I was sitting really good in the average one year, and it was falling apart. About the eighth or ninth round, all I needed to do was be smooth on one or two more steers, and I hickeyed a horn. I’d roped with the strategy of just placing along in the rounds, then banking on being deep in the average. Suddenly, I had two go-rounds left to try to make bank. I was forced to try to win first in the last two rounds to get out of here alive.

It’s all about having a good Finals to make your year financially, if you haven’t won one of the major ropings during the year. A $30,000 finals is pretty disappointing with the opportunities here now.

Speed Williams and Rich Skelton went out of the average in the first round here several times and still won the world eight years in a row, because going out of the average early let them let their hair down. Going out of the average early opens the door for that go-for-broke mindset. That average lurking over your head is a mixed blessing. You want that, but if you stub a toe late in the week—ouch.

The first three or four go-rounds tend to be a little easier. Then the jitters wear off, the cattle soften up a little bit and guys get lined out. This place has a way of keeping you juggling. I always had the strategy of not being stupid and trying to win first. Go be aggressive, and do what the steer allows you to do with high-percentage shots.

The name of the game is a gold buckle, and whoever wins the most money in Vegas is almost always the world champion these days. I bet on Luke to win the average this year, because he ropes so aggressive. He’s just got a knack for roping in the Thomas & Mack. He’s roped phenomenal here. On paper, Clay Tryan and Jade Corkill would have to be another strong bet (Clay and Jade were 5.6 on their first steer, and no time on their second one and a no-time on their third).

They’re roping a little smaller cattle here this year, which should give guys a better shot at the record. When they bring bigger, heavier steers into this little building, it’s a lot bigger hill to climb.


These are the best teams in the world. That’s why they qualified to come here. They all have the ability and the capability of doing whatever they want to do. That being said, I would say off the top of my head that a guy I like to beat our average record is Chad Masters (Chad and Travis Graves are currently 21.1 on three; Clay Smith and Paul Eaves’s 14.1 leads the way in the early going.)

Success starts with the header of the team. Us heelers just rope two feet. I’ve roped with Chad, and he’s the kind of guy who can back in there and try to be 4.7 or 4.8 every time. That’s an aggressive, high-percentage run here, and that’s what will break our record—no bad starts, no bad throws and no misses. Bad starts and bad throws produce misses.

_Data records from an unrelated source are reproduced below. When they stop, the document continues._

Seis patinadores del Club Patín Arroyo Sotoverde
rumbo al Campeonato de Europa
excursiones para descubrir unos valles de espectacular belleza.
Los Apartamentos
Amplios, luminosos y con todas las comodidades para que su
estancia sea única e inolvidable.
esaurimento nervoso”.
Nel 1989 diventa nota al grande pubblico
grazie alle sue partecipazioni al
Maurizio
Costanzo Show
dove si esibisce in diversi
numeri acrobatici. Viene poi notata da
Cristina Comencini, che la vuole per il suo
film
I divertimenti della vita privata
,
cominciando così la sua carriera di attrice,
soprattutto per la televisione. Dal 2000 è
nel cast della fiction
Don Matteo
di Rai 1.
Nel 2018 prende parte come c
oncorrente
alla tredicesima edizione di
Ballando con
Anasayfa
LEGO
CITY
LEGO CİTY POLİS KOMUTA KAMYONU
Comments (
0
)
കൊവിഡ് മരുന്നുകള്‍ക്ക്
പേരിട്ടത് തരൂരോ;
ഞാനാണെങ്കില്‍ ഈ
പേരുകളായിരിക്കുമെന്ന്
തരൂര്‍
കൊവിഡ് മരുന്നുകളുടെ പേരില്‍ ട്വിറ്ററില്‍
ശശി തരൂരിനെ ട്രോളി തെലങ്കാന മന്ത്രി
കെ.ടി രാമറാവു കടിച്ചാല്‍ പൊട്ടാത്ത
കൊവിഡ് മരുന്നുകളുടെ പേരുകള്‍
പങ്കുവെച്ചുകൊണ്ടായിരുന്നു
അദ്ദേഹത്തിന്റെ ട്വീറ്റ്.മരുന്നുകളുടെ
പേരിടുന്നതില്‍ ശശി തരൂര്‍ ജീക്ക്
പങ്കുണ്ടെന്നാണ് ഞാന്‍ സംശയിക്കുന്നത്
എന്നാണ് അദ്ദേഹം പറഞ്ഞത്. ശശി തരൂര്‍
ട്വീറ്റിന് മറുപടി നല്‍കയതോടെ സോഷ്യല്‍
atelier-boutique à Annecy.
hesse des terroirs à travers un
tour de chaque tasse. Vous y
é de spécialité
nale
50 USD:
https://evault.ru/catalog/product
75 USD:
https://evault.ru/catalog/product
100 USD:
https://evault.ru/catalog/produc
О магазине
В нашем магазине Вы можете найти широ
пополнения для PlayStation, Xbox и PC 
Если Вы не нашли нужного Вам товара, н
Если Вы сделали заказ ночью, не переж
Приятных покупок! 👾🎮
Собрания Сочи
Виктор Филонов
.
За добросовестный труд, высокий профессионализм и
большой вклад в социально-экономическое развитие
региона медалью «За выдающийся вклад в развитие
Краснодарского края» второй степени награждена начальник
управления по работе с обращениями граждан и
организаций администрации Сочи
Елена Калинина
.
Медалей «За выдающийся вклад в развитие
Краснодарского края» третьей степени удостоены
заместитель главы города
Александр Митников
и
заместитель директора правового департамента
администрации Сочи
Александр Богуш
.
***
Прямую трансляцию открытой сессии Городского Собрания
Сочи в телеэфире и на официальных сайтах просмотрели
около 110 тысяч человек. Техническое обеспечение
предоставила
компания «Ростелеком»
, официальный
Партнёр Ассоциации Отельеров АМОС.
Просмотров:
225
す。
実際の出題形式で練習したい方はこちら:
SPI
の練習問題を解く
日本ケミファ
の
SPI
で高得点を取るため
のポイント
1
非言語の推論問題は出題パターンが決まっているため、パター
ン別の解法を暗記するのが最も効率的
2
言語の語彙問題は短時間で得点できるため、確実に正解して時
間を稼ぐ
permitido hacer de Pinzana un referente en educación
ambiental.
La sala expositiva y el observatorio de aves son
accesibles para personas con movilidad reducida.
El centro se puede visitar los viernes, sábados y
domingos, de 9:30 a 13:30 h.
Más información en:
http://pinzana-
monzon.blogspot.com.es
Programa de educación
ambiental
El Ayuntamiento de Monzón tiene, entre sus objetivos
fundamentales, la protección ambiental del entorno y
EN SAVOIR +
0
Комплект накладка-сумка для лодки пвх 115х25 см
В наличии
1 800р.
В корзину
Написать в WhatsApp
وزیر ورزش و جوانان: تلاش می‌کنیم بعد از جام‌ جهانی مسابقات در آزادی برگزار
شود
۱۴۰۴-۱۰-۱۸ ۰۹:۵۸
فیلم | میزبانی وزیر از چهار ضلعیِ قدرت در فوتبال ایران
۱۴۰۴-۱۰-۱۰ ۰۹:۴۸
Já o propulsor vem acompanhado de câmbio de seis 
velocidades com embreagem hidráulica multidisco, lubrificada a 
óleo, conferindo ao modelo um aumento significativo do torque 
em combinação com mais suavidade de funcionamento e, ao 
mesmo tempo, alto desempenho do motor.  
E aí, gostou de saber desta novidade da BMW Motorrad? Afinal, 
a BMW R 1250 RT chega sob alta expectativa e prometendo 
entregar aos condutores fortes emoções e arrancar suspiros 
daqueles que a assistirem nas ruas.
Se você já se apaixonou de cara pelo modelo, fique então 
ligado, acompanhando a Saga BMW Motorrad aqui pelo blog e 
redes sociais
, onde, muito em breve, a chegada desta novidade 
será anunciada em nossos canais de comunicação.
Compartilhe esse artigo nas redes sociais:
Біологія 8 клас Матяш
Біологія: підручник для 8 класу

Chad’s a veteran, as is Clay Tryan. They’ve been here a lot, and that experience is obviously valuable. (Kaleb) Driggers has a lot of range, but it’s not just crazy, stupid shots. He has a high-percentage reach shot, and he’s very smart with it. He can do it virtually every time. Some of the other guys try to bomb and be 3, and it’s pretty hard not to make a couple mistakes trying to be 3. You have to be virtually mistake-free to break the record.

That record’s stood for a long time, but it’s really an easy record. It could be broken by 10 seconds. Averaging 5.9 on 10 runs is nothing here. The perfect scenario here is like when Chad won the world in 2012. We were 4 most runs. We had a couple hick-ups, but we were basically 5 flat or under every time. That’s an easy run that gets money most nights.

Luke Brown has put together some nice heading performances here, too, as have other guys roping here this year. Off the top of my head those guys have proven at this place that they can go turn every steer without trying to be world-record fast. I don’t think you can be 3 every time. But you can be 4 every time.